Algo no mínimo curioso, já que todas as animações utilizam basicamente as mesmas ferramentas usadas nos live actions para contar suas histórias. E não apenas no texto encenado através dos desenhos em tela, mas pelos elementos fundamentais como montagem, fotografia, trilha sonora e atuação.
Sim, atuação, pois além de todo trabalho de dublagem com o avanço da captura de movimentos os trejeitos e as expressões dos atores são cada vez mais marcantes nesses personagens animados.
E muito antes dessa mágica high tech poder ser empregada, muitos artistas já conseguiam passar as mesmas emoções através da qualidade de seus traços. No ocidente isso começou com as produções hoje históricas de empresas como Bray Studios, Fleischer Studios, Hanna-Barbera Productions e claro da Walt Disney.
Só que no oriente as animações sempre foram encaradas como puras expressões de arte e levadas muito mais a sério, a começar pelos próprios quadrinhos, onde nos EUA, na chamada Era de Ouro, não víamos títulos com grande peso dramático ou temático, a não ser claro nas zines e quadrinhos independentes. Em países como Japão, China e Coreia, mesmo abordando também a ficção cientifica, o cotidiano sempre foi algo recorrente em suas histórias.
Mas basta a gente avançar um pouco no tempo e conferir o alto nível da qualidade artística vista nos inúmeros animes lançados no oriente a partir dos anos 50 e que perduraram até hoje. Se aqui o Brasil as pessoas param para conferir suas novelas, no Japão os números de audiência dos animes são ainda mais impressionantes se comparados proporcionalmente.

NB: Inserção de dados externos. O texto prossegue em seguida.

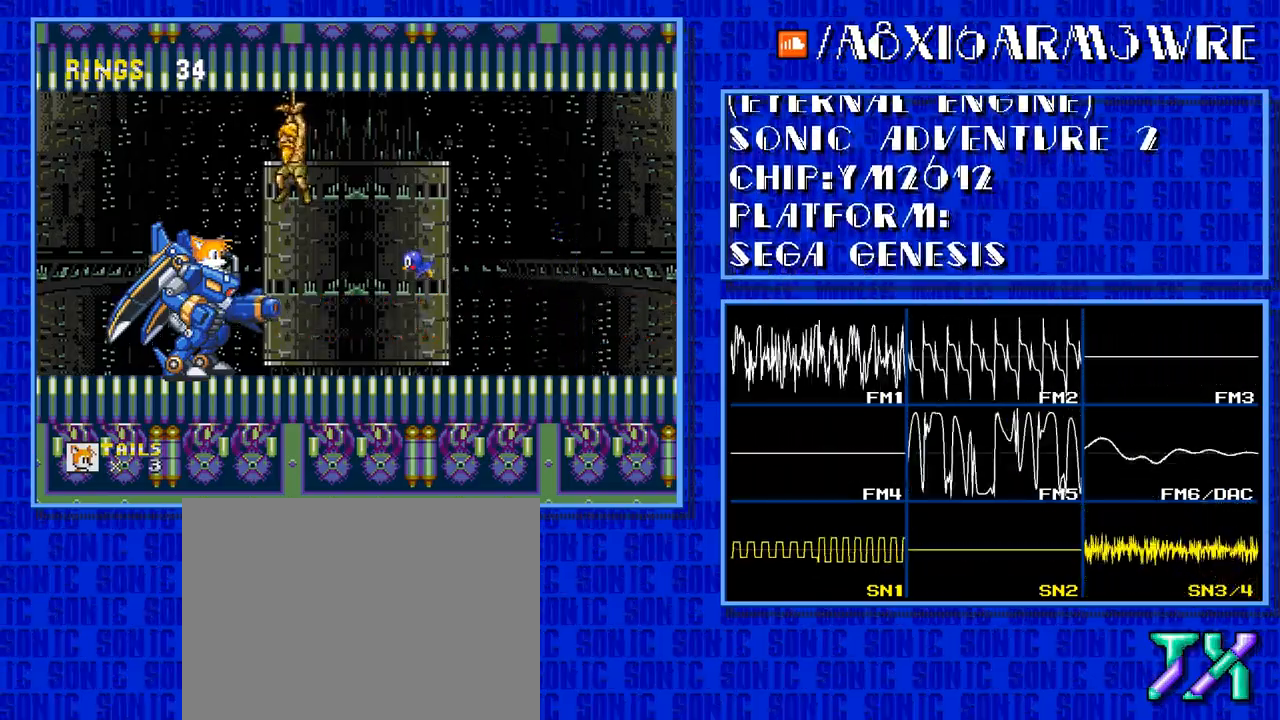
{"buttons": [], "events": []}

E a partir dos anos 80 com a chega do home vídeo, através de fitas VHS e laser disc, a obra começou a ser expandida para o ocidente e explodiu no início dos anos 90, inclusive em países como o nosso. Aliás, o nosso contato com esse tipo de mídia causou um choque tão grande que que os demais desenhos americanos meio que perderam a graça.
‘Cavaleiros do Zodíaco’, ‘Dragon Ball’ e ‘Street Fighter Victory’ traziam narrativas continuas que deixavam todo mundo aguardando o desfecho das histórias. Com isso surgiram uma legião de fãs dos animes.
E com amadurecimento do público, obras mais sérias começaram a aparecer por aqui ou mesmo os próprios fãs foram atrás em busca do que era o suprassumo da mídia. Foi aí que os deuses da animação oriental como os próprios Miyazaki, Ōtomo e Tezuka passaram a ser conhecidos.
Realizadores que faziam cinema na essência da palavra. Que criavam histórias poderosas, personagens humanos e complexos, com tramas situadas em conceitos históricos e sociais, que esteticamente impressionavam pela sutileza nos movimentos e feições das figuras retratadas.
E é justamente sobre esses filmes que falaremos dessa vez aqui no canal. Dentre vários, separamos dez produções que foram significativas e marcaram pra sempre a história sétima arte. Longas verdadeiramente transformadores e únicos. Então vamos lá falar e relembrar dessas maravilhas.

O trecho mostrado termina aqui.